RIO – Cientistas conseguiram ler as mentes de voluntários usando um exame cerebral capaz de detectar o que eles estavam pensando. Ao examinar as pessoas com um scanner após elas terem visto três filmes curtos, os pesquisadores conseguiram apontar qual dos clips estavam relembrando. Há quase um século cientistas buscam traços detectáveis de memória. Embora sua existência biológica seja aceita, seus mecanismos precisos, sua locação e natureza permanecem misteriosos.

O avanço deixa os especialistas um passo mais próximos de uma “máquina do pensamento”, capaz de detectar o que as pessoas estão pensando por meio do padrão de atividade cerebral que apresentam. A técnica, no entanto, ainda se encontra num estágio inicial de desenvolvimento e sua capacidade de discriminar entre diferentes pensamentos é limitada.

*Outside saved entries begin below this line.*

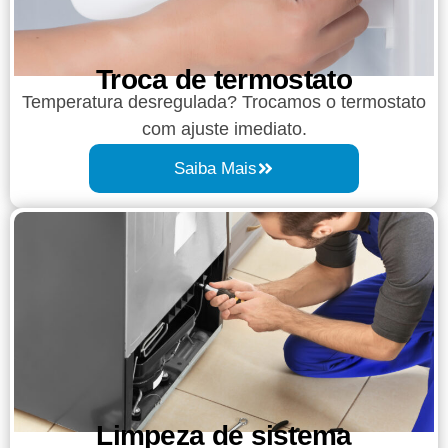
Troca de termostato
Temperatura desregulada? Trocamos o termostato
com ajuste imediato.
Saiba Mais
Limpeza de sistema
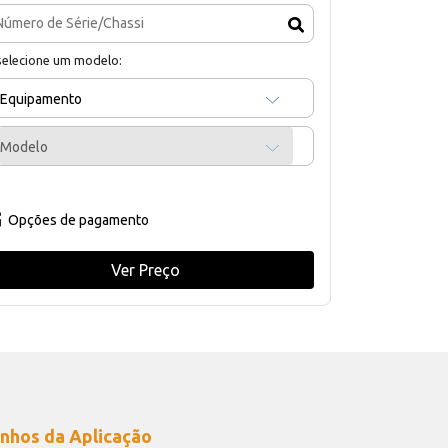
selecione um modelo:
Equipamento
Modelo
Opções de pagamento
Ver Preço
nhos da Aplicação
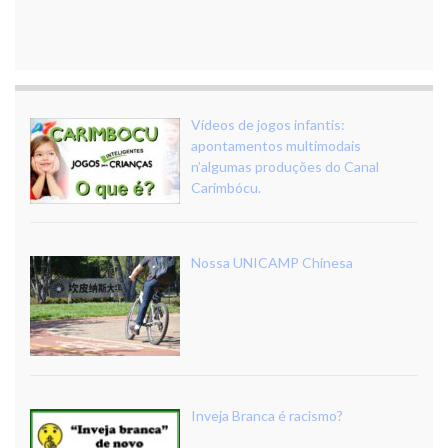
Vídeos de jogos infantis:
apontamentos multimodais
n’algumas produções do Canal
Carimbócu.
Nossa UNICAMP Chinesa
Inveja Branca é racismo?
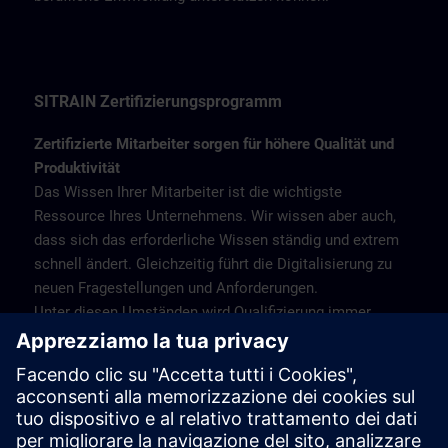
SITRAIN Zertifizierungsprogramm
Zertifizierte Mitarbeiter sorgen für höhere Qualität und
Produktivität
Das Wissen Ihrer Mitarbeiter ist die wichtigste
Ressource Ihres Unternehmens. Wir wissen aber auch,
dass sich das erforderliche Wissen ständig und extrem
schnell ändert. Gleichzeitig führt die Digitalisierung zu
neuen Fragestellungen und Anforderungen.
Unter diesen Umständen wird Qualifizierung immer
wichtiger – für Arbeitgeber und Arbeitnehmer
gleichermaßen. Das SITRAIN Certification Program
bietet daher qualifizierte Schulungen für die gesamte
Palette der industriellen Produkte und Lösungen von
Siemens mit anschließender Zertifizierung zum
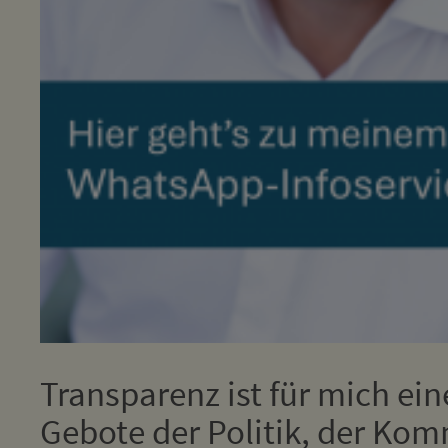
Transparenz ist für mich ein
Gebote der Politik, der Kom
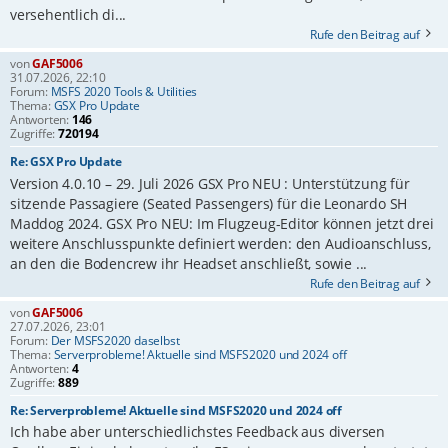
versehentlich di...
Rufe den Beitrag auf
von
GAF5006
31.07.2026, 22:10
Forum:
MSFS 2020 Tools & Utilities
Thema:
GSX Pro Update
Antworten:
146
Zugriffe:
720194
Re: GSX Pro Update
Version 4.0.10 – 29. Juli 2026 GSX Pro NEU : Unterstützung für
sitzende Passagiere (Seated Passengers) für die Leonardo SH
Maddog 2024. GSX Pro NEU: Im Flugzeug-Editor können jetzt drei
weitere Anschlusspunkte definiert werden: den Audioanschluss,
an den die Bodencrew ihr Headset anschließt, sowie ...
Rufe den Beitrag auf
von
GAF5006
27.07.2026, 23:01
Forum:
Der MSFS2020 daselbst
Thema:
Serverprobleme! Aktuelle sind MSFS2020 und 2024 off
Antworten:
4
Zugriffe:
889
Re: Serverprobleme! Aktuelle sind MSFS2020 und 2024 off
Ich habe aber unterschiedlichstes Feedback aus diversen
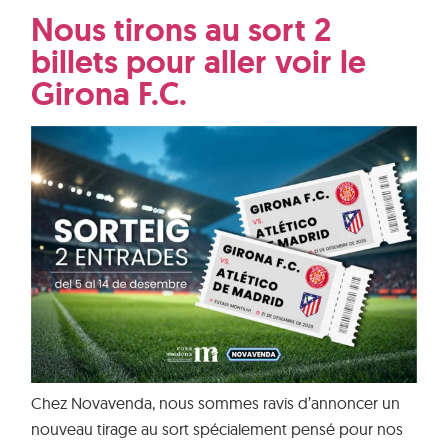
Nous tirons au sort 2
billets pour aller voir le
Girona F.C.
Chez Novavenda, nous sommes ravis d’annoncer un
nouveau tirage au sort spécialement pensé pour nos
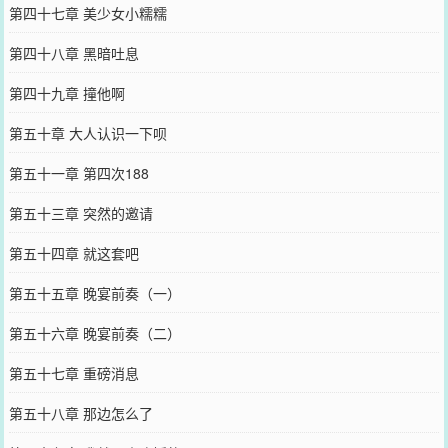
第四十七章 美少女小糯糯
第四十八章 黑暗吐息
第四十九章 撞他啊
第五十章 大人认识一下呗
第五十一章 第四次188
第五十三章 突然的邀请
第五十四章 就这套吧
第五十五章 晚宴前奏（一）
第五十六章 晚宴前奏（二）
第五十七章 重磅消息
第五十八章 那边怎么了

Eleanor Maguire, professora de neuroimagem da University College de Londres, já havia conseguido demonstrar ser possível dizer se a pessoa se encontra num determinado ambiente virtual usando um scanner para detectar o padrão de seus pensamentos. Ela também demonstrou que uma pequena área do cérebro, localizada na parte anterior do hipocampo, é maior em motoristas de táxi que tinham todas as ruas de Londres memorizadas. Esses estudos, no entanto, eram focados na memória espacial, do tipo mais básico.

Mas os resultados do último estudo vão além ao revelar que as memórias episódicas dos eventos cotidianos que formam nossa biografia também podem ser rastreadas da mesma forma, apesar de serem mais complexas. Eles demonstram que essas memórias são estáveis e detonam o mesmo tipo de atividade cerebral cada vez que são relembradas, tornando possível identificá-las e interpretá-la corretamente em cada ocasião.

– Conseguimos detectar traços de memórias para um episódio específico e descobrimos que nossas lembranças são representadas no hipocampo – afirmou Maguire. – Agora que sabemos onde elas estão, temos a oportunidade de entender como as memórias são arquivadas e sofrem alterações ao longo do tempo.

A cientista frisa não termos chegado ainda ao ponto de ler todos os pensamentos de uma pessoa num scanner.

– Mas podemos prever, por meio de sua atividade cerebral, do que se lembram – sustenta. – Quanto mais entendermos o mecanismo de armazenamento das memórias, mais poderemos ajudar a pessoas com lesões no cérebro.

Padrão varia entre indivíduos

No estudo, dez voluntários assistiram a três filmes de sete segundos de duração cada um. Cada um deles apresentava uma mulher realizando uma tarefa diferente. Os voluntários foram, então, colocados numa máquina de ressonância magnética e orientados a lembrar dos filmes em sequência. A experiência foi repetida diversas vezes e os resultados comparados em busca de um padrão de atividade cerebral relacionado à cada filme.

No estágio final da experiência, os voluntários foram orientados a pensar nos filmes em ordem aleatória. Os cientistas conseguiram apontar em que filme cada um estava pensando, de acordo com o padrão de sua atividade cerebral.

Embora os padrões variem de indivíduo para indivíduo, as regiões do hipocampo ativadas apresentam semelhanças.

– Documentamos pela primeira vez que os traços de memórias episódicas são detectáveis e distinguíveis no hipocampo – afirmou.